Personal information
- Date of birth: 11 May 1990 (age 36)
- Place of birth: Odžak, SFR Yugoslavia
- Height: 1.79 m (5 ft 10 in)
- Position: Forward

Team information
- Current team: SKN St. Pölten
- Number: 24

Youth career
- 0000–2003: SC Pinkafeld Jugend
- 2003–2004: AKA Burgenland U18
- 2004–2010: AKA Austria Wien U18

Senior career*
- Years: Team / Apps / (Gls)
- 2010–2012: Austria Wien / 29 / (10)
- 2012–2013: Wiener Neustadt / 27 / (11)
- 2014–2015: Austria Lustenau / 52 / (13)
- 2015–2023: Hartberg / 241 / (112)
- 2023–: SKN St.

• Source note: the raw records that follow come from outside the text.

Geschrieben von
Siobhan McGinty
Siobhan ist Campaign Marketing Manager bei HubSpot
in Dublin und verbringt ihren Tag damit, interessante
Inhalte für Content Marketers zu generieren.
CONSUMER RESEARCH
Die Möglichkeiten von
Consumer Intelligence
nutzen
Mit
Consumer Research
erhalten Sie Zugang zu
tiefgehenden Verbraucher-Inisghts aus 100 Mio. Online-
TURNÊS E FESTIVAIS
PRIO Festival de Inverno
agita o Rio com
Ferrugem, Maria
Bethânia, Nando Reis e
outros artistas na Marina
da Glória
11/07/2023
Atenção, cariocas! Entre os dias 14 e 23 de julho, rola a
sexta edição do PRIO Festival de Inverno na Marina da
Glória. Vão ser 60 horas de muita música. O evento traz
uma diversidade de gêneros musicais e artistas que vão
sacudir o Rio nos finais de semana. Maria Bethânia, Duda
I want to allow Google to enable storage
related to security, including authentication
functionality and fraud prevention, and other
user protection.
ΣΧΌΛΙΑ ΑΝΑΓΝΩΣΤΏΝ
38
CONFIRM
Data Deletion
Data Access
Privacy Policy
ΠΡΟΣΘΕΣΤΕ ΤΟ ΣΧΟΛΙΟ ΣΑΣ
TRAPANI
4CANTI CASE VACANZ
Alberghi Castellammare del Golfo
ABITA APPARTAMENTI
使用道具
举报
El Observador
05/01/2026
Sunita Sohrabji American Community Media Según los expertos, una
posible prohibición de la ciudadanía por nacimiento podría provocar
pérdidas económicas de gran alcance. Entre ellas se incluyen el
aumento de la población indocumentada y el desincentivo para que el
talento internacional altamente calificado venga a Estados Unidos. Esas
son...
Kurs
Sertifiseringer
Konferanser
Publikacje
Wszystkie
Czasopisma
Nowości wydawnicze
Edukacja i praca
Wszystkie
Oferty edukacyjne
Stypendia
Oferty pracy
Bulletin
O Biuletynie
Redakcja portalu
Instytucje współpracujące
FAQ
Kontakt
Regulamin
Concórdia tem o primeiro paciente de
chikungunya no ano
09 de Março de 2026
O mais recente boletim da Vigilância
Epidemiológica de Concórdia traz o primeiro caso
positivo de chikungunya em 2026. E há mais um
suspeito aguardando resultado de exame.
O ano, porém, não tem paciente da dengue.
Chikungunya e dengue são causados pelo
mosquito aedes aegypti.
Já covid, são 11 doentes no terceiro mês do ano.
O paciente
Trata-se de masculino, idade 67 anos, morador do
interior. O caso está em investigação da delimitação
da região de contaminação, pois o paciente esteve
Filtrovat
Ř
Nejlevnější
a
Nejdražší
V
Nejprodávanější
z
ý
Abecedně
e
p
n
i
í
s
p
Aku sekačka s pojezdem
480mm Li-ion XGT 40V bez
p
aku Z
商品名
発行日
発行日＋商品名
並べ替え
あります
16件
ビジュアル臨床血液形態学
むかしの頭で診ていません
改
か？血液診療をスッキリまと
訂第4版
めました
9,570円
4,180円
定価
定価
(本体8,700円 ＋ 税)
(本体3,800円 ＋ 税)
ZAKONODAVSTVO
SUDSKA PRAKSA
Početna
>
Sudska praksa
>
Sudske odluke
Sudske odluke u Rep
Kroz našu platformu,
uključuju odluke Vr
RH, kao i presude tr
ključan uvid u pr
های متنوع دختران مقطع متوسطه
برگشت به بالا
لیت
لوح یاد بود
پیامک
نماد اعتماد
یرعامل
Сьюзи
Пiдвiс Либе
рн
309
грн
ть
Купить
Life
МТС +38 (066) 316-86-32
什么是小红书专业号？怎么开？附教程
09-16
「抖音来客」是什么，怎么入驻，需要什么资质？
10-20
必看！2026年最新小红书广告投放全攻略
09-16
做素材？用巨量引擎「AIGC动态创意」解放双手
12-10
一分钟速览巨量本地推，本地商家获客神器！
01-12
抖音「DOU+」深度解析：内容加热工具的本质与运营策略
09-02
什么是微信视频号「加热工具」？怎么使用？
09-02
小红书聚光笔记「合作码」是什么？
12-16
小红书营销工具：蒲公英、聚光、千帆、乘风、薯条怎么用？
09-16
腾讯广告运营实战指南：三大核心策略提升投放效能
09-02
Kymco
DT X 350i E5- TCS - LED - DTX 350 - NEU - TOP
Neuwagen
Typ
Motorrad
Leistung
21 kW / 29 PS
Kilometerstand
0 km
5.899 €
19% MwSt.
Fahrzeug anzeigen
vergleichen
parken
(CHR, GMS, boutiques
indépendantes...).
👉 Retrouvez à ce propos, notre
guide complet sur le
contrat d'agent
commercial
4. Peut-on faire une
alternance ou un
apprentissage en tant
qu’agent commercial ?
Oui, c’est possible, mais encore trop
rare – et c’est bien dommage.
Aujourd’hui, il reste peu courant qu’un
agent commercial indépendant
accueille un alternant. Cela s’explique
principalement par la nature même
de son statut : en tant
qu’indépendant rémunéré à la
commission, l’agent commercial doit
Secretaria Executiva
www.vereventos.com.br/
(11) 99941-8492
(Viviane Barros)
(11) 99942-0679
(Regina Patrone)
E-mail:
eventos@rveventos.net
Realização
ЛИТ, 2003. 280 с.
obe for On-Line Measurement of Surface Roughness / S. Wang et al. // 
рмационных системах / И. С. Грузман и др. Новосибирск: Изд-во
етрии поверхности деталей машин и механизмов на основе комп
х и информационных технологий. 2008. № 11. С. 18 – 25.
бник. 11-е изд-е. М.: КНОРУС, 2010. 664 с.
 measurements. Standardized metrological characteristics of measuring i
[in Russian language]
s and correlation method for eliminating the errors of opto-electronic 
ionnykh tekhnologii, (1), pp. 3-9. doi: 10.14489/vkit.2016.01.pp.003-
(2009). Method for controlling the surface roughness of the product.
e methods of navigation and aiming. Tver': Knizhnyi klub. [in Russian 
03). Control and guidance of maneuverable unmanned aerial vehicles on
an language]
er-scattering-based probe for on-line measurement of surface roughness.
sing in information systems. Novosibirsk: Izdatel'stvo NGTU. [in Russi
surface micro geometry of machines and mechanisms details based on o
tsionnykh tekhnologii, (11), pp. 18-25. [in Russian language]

Pölten / 32 / (16)

International career
- 2009: Austria U19 / 1 / (0)
- 2010–2012: Austria U21 / 14 / (1)

= Dario Tadić =

Austrian footballer (born 1990)

Dario Tadić (born 11 May 1990) is an Austrian professional footballer who plays as a forward for SKN St. Pölten.

Born in Odžak, SR Bosnia and Herzegovina, SFR Yugoslavia, he decided to play for the Austrian U19 team.